In un’epoca in cui la musica è sempre più produzione, sempre più immagine, sempre più algoritmo, Glen Hansard rappresentava qualcosa di quasi rivoluzionario: la semplicità come scelta consapevole, come atto artistico deliberato. La sua musica non aveva bisogno di effetti speciali, di produzioni elaborate, di campagne marketing milionarie. Aveva bisogno di una voce, di una chitarra, e di qualcosa di vero da dire. E lui aveva sempre qualcosa di vero da dire.

Questa filosofia si rifletteva anche nel suo rapporto con il cinema. Once è stato girato con un budget minimo, in location reali di Dublino, con attori non professionisti o comunque lontani dal sistema hollywoodiano. Eppure il film ha vinto un Oscar e ha toccato il cuore di milioni di spettatori in tutto il mondo. Il messaggio era chiaro: l’autenticità vale più di qualsiasi budget. La verità vale più di qualsiasi effetto speciale.

Hansard aveva capito questa lezione meglio di chiunque altro, e l’aveva applicata con coerenza per tutta la sua carriera. Non ha mai cercato la fama per la fama, non ha mai inseguito il successo commerciale a discapito dell’integrità artistica. Ha fatto la musica che voleva fare, ha raccontato le storie che sentiva di dover raccontare, e ha lasciato che il pubblico lo trovasse — non il contrario.

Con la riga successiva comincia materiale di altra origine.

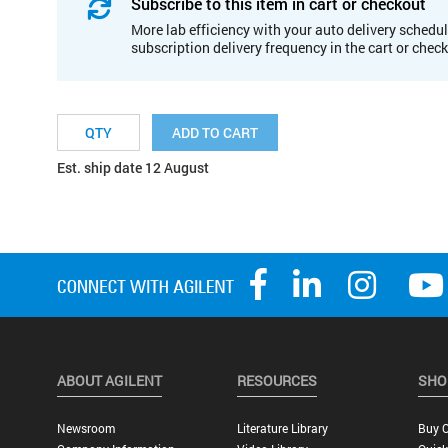
Subscribe to this item in cart or checkout
More lab efficiency with your auto delivery schedul
subscription delivery frequency in the cart or chec
ADD TO CART
Est. ship date 12 August
ABOUT AGILENT
RESOURCES
SHO
Newsroom
Literature Library
Buy O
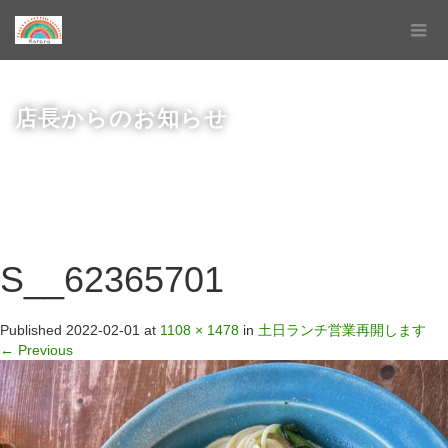
店長からのお知らせ
S__62365701
Published
2022-02-01
at
1108 × 1478
in
土日ランチ営業再開します
←
Previous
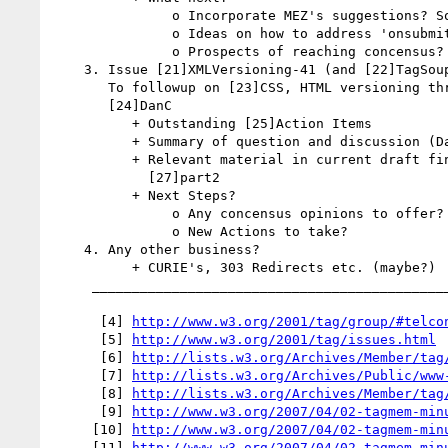
               o Incorporate MEZ's suggestions? Some? All?

               o Ideas on how to address 'onsubmit' hook scenario.

               o Prospects of reaching concensus?

    3. Issue [21]XMLVersioning-41 (and [22]TagSoupIntegration-54)

       To followup on [23]CSS, HTML versioning thread started by

       [24]DanC

          + Outstanding [25]Action Items

          + Summary of question and discussion (DanC?)

          + Relevant material in current draft findings? [26]part1 and

            [27]part2

          + Next Steps?

               o Any concensus opinions to offer?

               o New Actions to take?

    4. Any other business?

          + CURIE's, 303 Redirects etc. (maybe?)

     _________________________________________________________

      [4] 
http://www.w3.org/2001/tag/group/#telco
      [5] 
http://www.w3.org/2001/tag/issues.html
      [6] 
http://lists.w3.org/Archives/Member/tag
      [7] 
http://lists.w3.org/Archives/Public/www
      [8] 
http://lists.w3.org/Archives/Member/tag
      [9] 
http://www.w3.org/2007/04/02-tagmem-min
     [10] 
http://www.w3.org/2007/04/02-tagmem-min
     [11] 
http://www.w3.org/2007/04/02-tagmem-min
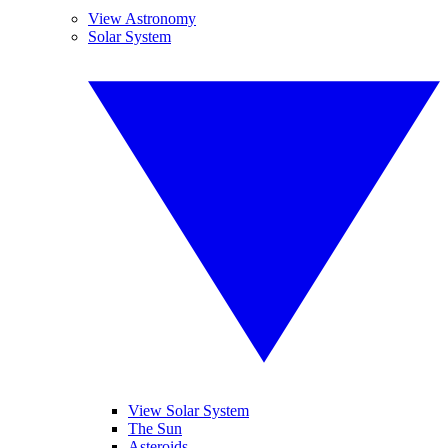
View Astronomy
Solar System
View Solar System
The Sun
Asteroids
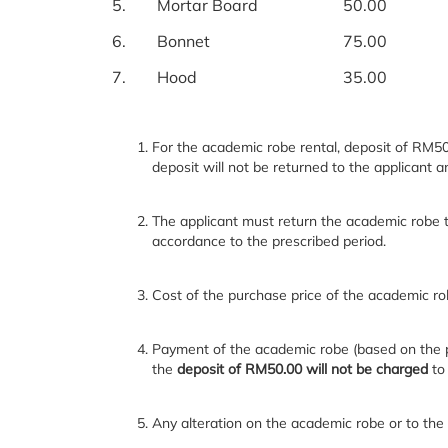
5.
Mortar Board
50.00
6.
Bonnet
75.00
7.
Hood
35.00
For the academic robe rental, deposit of RM50
deposit will not be returned to the applicant 
The applicant must return the academic robe t
accordance to the prescribed period.
Cost of the purchase price of the academic rob
Payment of the academic robe (based on the pr
the
deposit of RM50.00 will not be charged
to
Any alteration on the academic robe or to the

Dublino piange il suo musicista: i tributi dal mondo della musica e del cinema

La morte di Glen Hansard ha scosso profondamente il mondo della musica e del cinema. I tributi arrivati nelle ore e nei giorni successivi al 29 luglio 2026 hanno dipinto il ritratto di un uomo amato non solo per la sua arte, ma per la sua umanità. Colleghi musicisti, registi, produttori, attori — tutti hanno voluto dire la loro, ricordare un incontro, un concerto, una conversazione. Il filo comune di tutti questi messaggi era lo stesso: Glen Hansard era una persona buona, generosa, presente. Un artista che non si nascondeva dietro la sua arte, ma la usava per connettersi con gli altri.

Dublino, la città che lo aveva formato e che lui aveva cantato con così tanto amore, ha vissuto quei giorni con un dolore palpabile. Perché Hansard non era solo un musicista irlandese famoso nel mondo: era uno di loro, uno che era rimasto fedele alle sue radici anche quando il successo avrebbe potuto portarlo altrove. La sua morte in quella stessa città, sulle strade che aveva percorso tutta la vita, ha qualcosa di tragicamente coerente con chi era.

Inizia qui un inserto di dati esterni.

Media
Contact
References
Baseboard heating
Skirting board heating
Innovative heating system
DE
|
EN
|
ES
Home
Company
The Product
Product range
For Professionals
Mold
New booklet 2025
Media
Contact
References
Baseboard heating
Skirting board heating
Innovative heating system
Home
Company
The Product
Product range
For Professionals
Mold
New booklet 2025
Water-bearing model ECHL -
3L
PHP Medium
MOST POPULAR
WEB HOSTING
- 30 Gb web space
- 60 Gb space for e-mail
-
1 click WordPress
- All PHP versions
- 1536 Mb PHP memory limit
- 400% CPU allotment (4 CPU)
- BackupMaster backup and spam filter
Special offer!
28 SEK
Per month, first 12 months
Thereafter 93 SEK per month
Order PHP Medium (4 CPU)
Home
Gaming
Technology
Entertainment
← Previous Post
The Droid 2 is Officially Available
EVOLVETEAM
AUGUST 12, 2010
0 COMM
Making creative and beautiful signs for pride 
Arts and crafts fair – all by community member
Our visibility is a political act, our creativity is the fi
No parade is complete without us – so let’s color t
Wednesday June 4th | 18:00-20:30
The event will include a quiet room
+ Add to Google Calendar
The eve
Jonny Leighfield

Chi volesse riscoprire o approfondire la sua musica e il suo lascito può trovare materiale prezioso su NPR, che ha dedicato all’artista un’obituary approfondita, raccogliendo voci e testimonianze di chi lo ha conosciuto e amato.

Quello che rimane, dopo la notizia, dopo i tributi, dopo il dolore, è la musica. Falling Slowly continuerà a girare, Once continuerà a essere scoperto da nuovi spettatori che non sapranno niente di Glen Hansard e poi vorranno sapere tutto. The Frames continueranno a suonare negli stereo di chi li ha amati, e forse anche in quelli di chi li scoprirà adesso, spinto dalla curiosità che nasce dal lutto. Glen Hansard è morto a 56 anni, in una mattina di luglio dublinese, ma la sua voce — quella voce capace di spezzare il cuore e ricomporlo nello stesso istante — non smette di risuonare. E non smetterà per molto, molto tempo ancora.

Questo articolo è stato realizzato con il supporto dell'AI e sottoposto a revisione editoriale.